The Liverpool and Manchester Railway (LMR) 57 Lion is an early 0-4-2 steam locomotive. One of a pair designed for hauling freight (the other, number 58 was called Tiger), built by Todd, Kitson & Laird (later Kitsons) of Leeds in 1838.
In 1845 the LMR was absorbed by the Grand Junction Railway
(GJR), which in turn was one of the constituents of the London and North Western Railway
(LNWR) a year later. Lion
received a new boiler about 1845. It was used in traffic until about 1858, and in 1859 it was sold to the Mersey Docks
for use as a stationary engine
. It was used in that role until 1928 when it was replaced by an electric pump. It was then "rediscovered" and preserved. A new tender for it was constructed based on contemporary drawings.
Lion took part in the LMR centenary celebrations in 1930 and the London and Birmingham Railway centenary in 1938. It starred in the 1953 film The Titfield Thunderbolt, among others. It is the second oldest locomotive to be steamed, the older being the British-built American locomotive John Bull.
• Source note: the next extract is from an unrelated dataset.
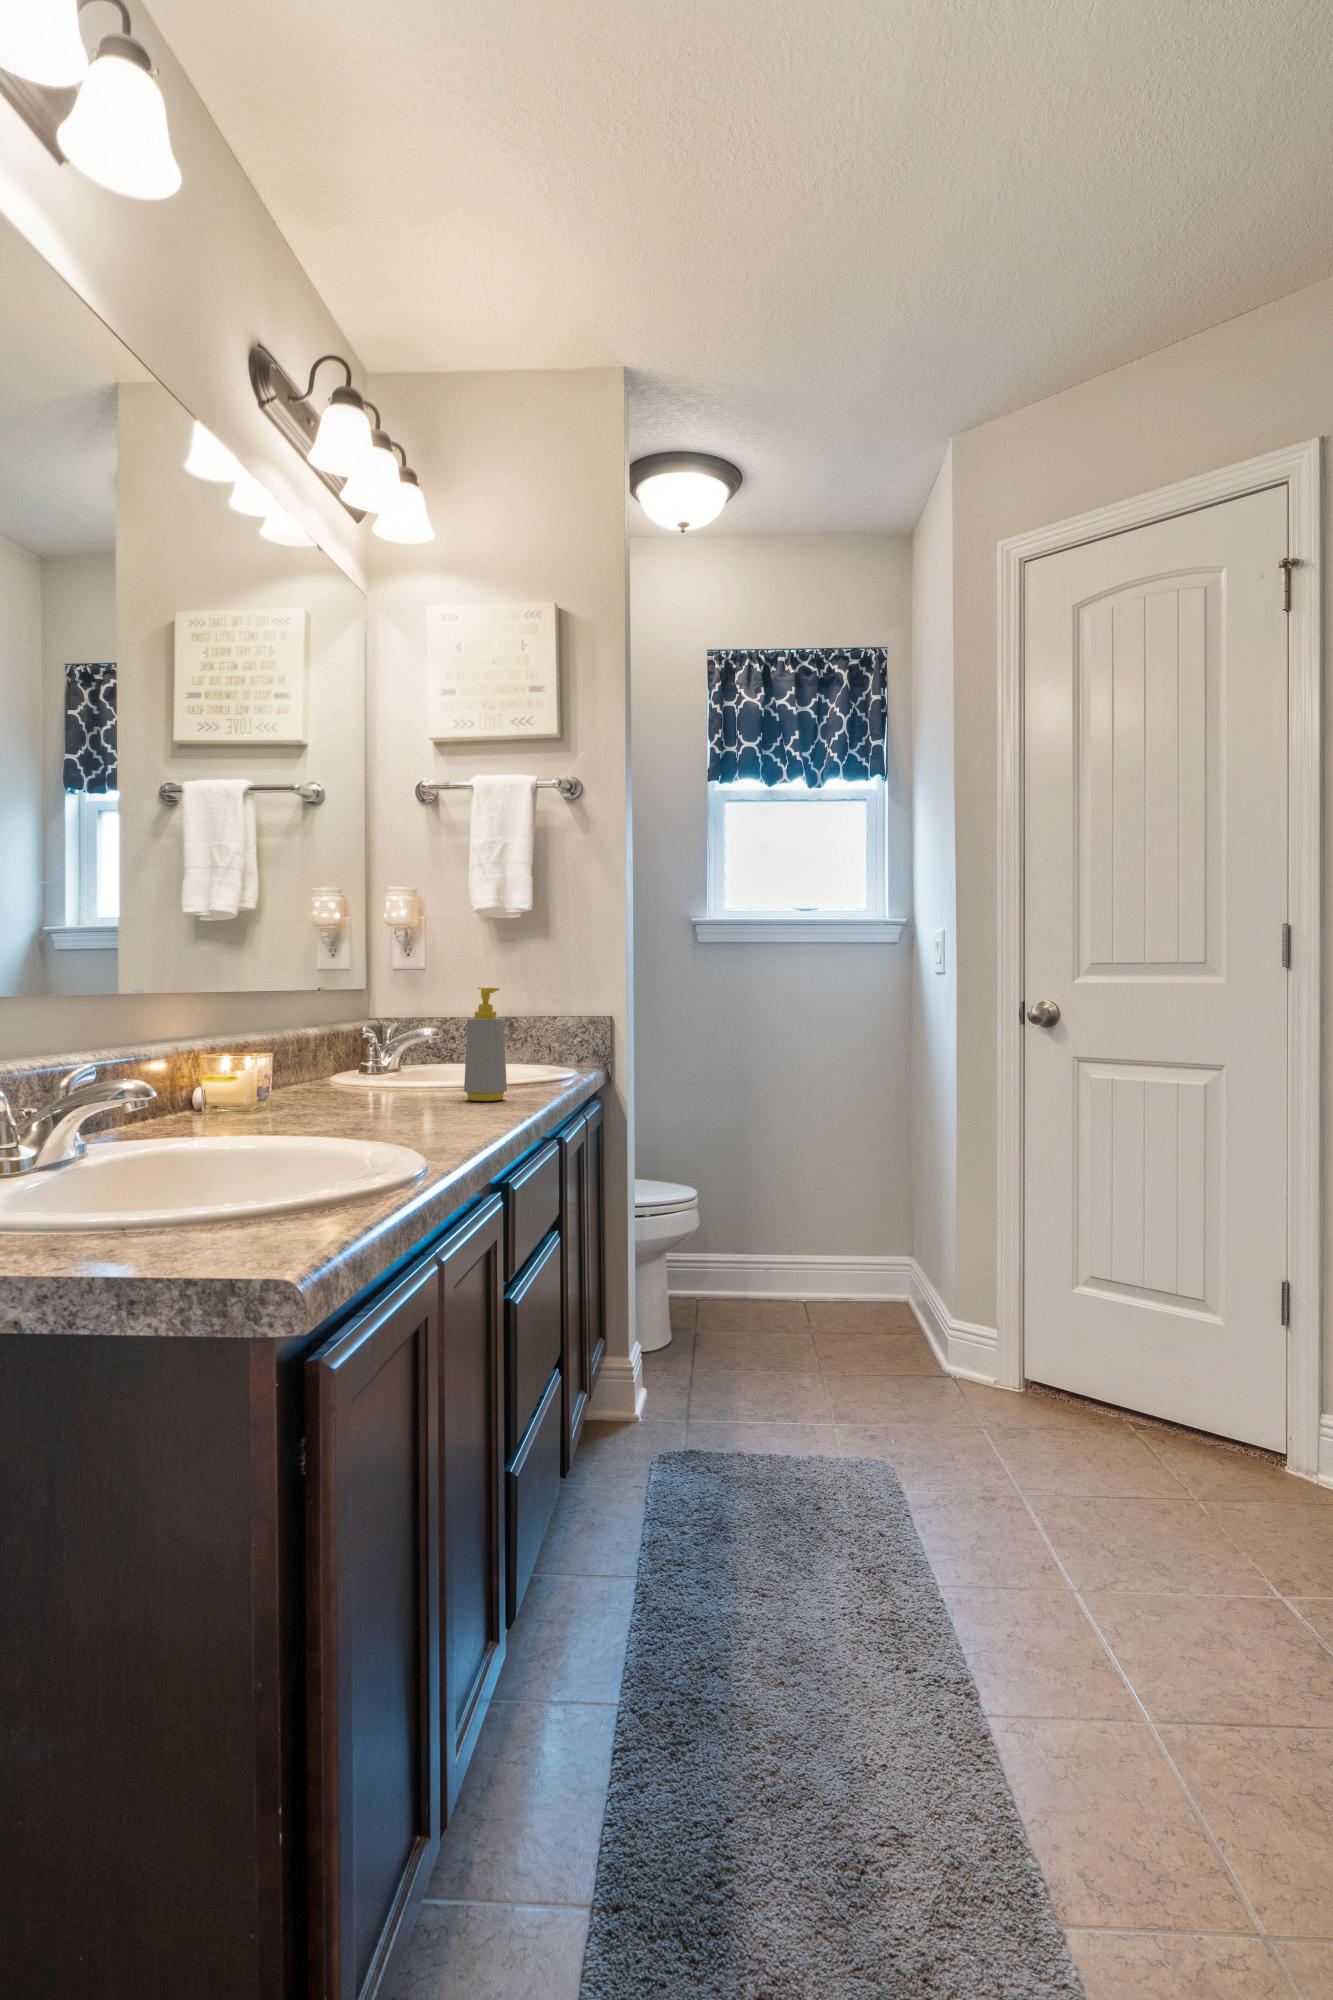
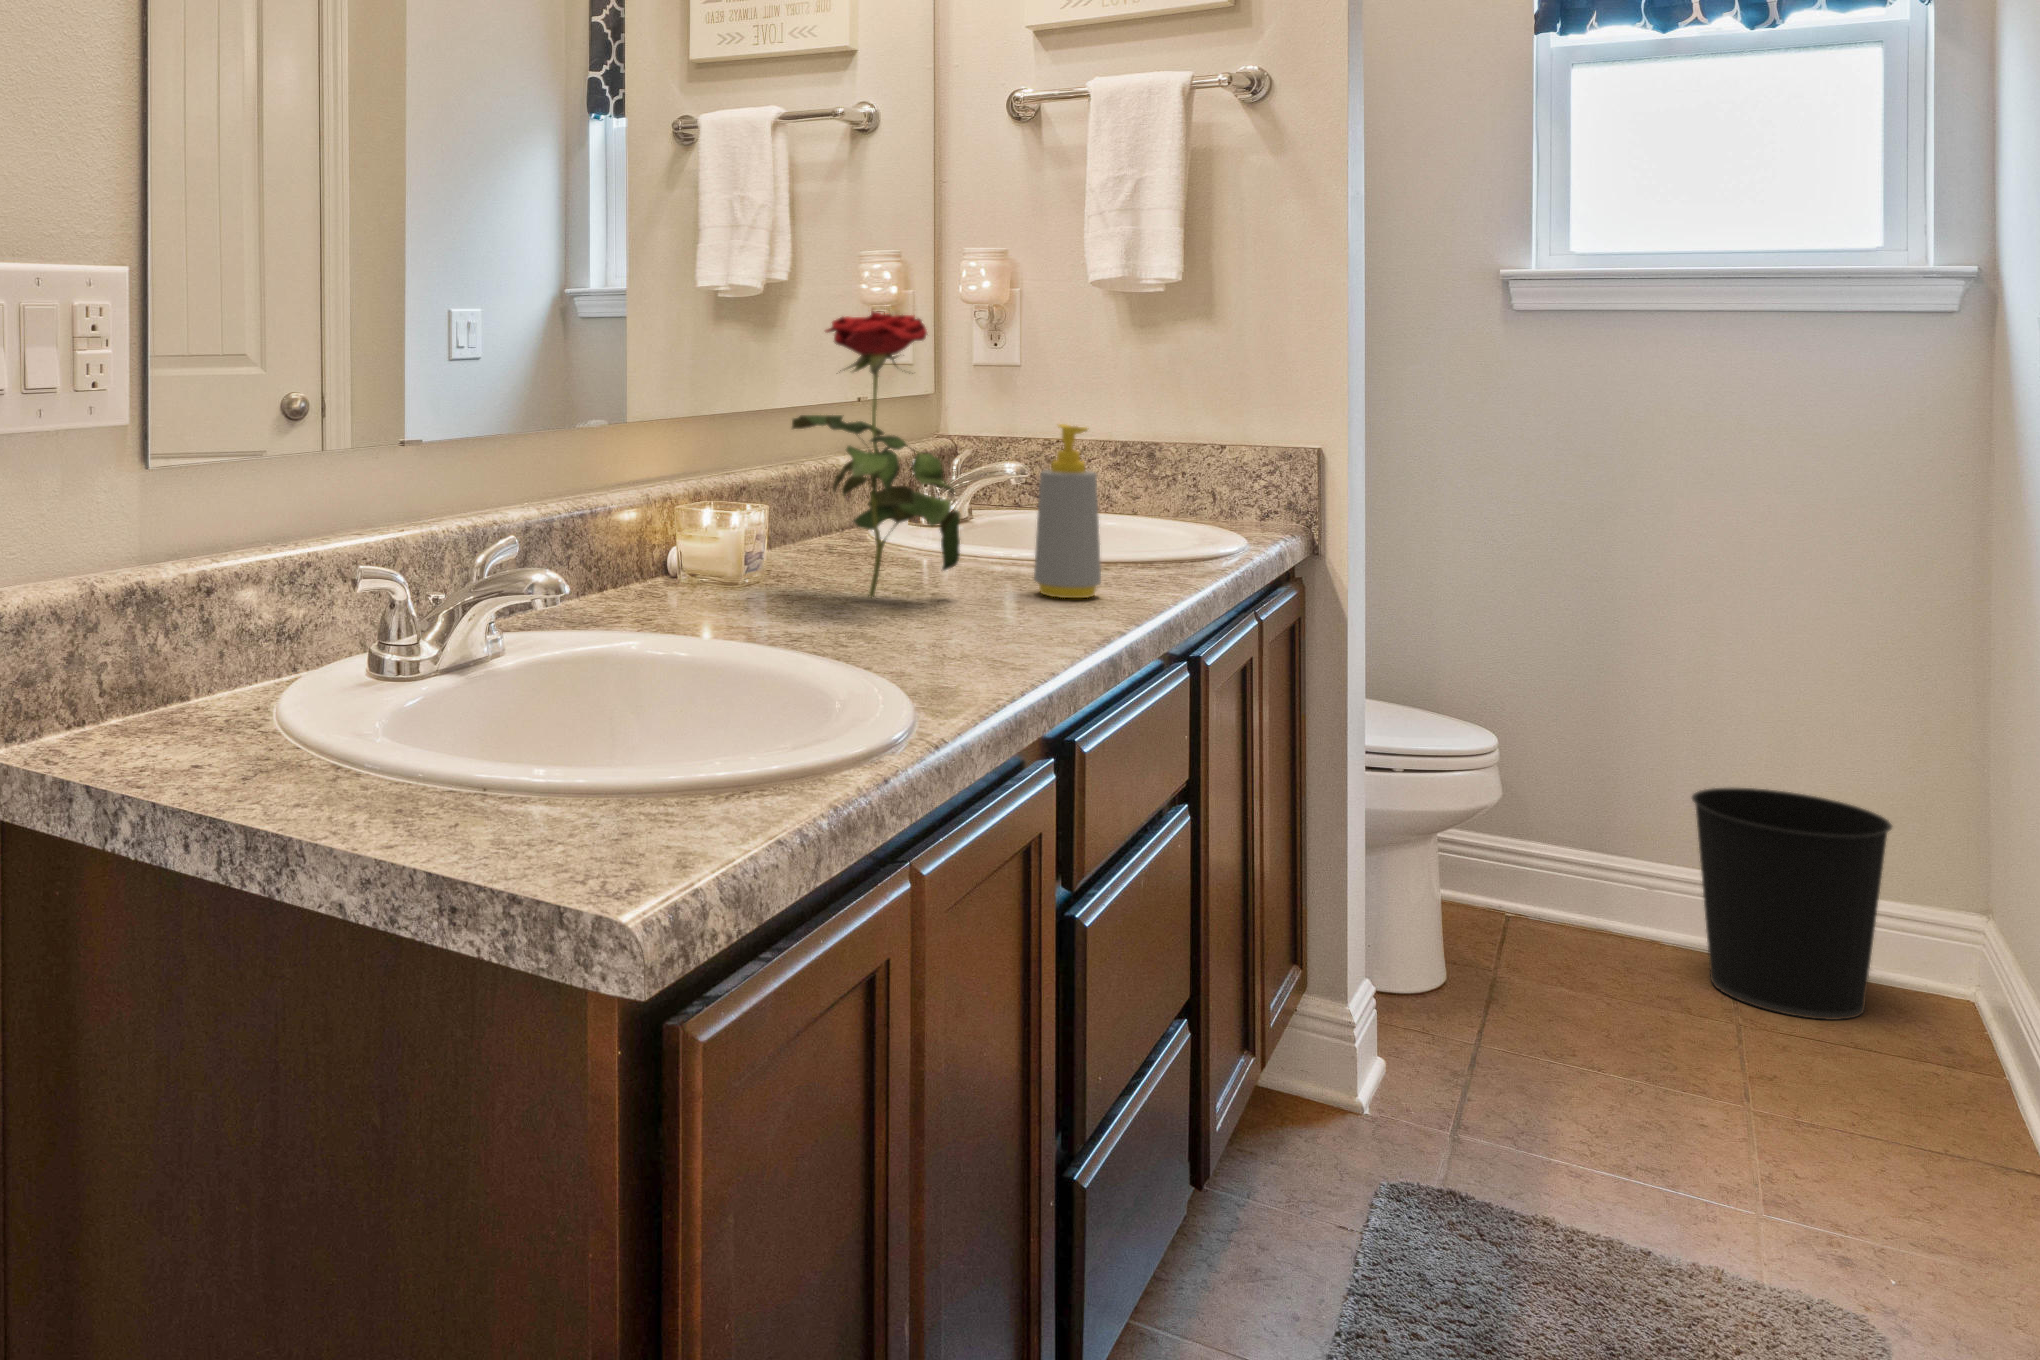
flower: none [294,904,419,1108] -> present [792,311,960,598]
wastebasket: none [788,1205,877,1324] -> present [1692,788,1892,1020]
For many years, Lion was on display at the Museum of Science and Industry in Manchester.
On 27 February 2007, Lion was moved by road from Manchester to Liverpool for conservation work prior to it taking pride of place in the new Museum of Liverpool.
London, Midland and Scottish Railway Royal Scot Class 4-6-0
locomotive 6142 was originally named Lion
. This loco was built by the North British Locomotive Company
in November 1927 and withdrawn in January 1964 as 46142 The York and Lancaster Regiment
D0260, a prototype diesel locomotive built by Birmingham Railway Carriage and Wagon Company in 1962 was named Lion.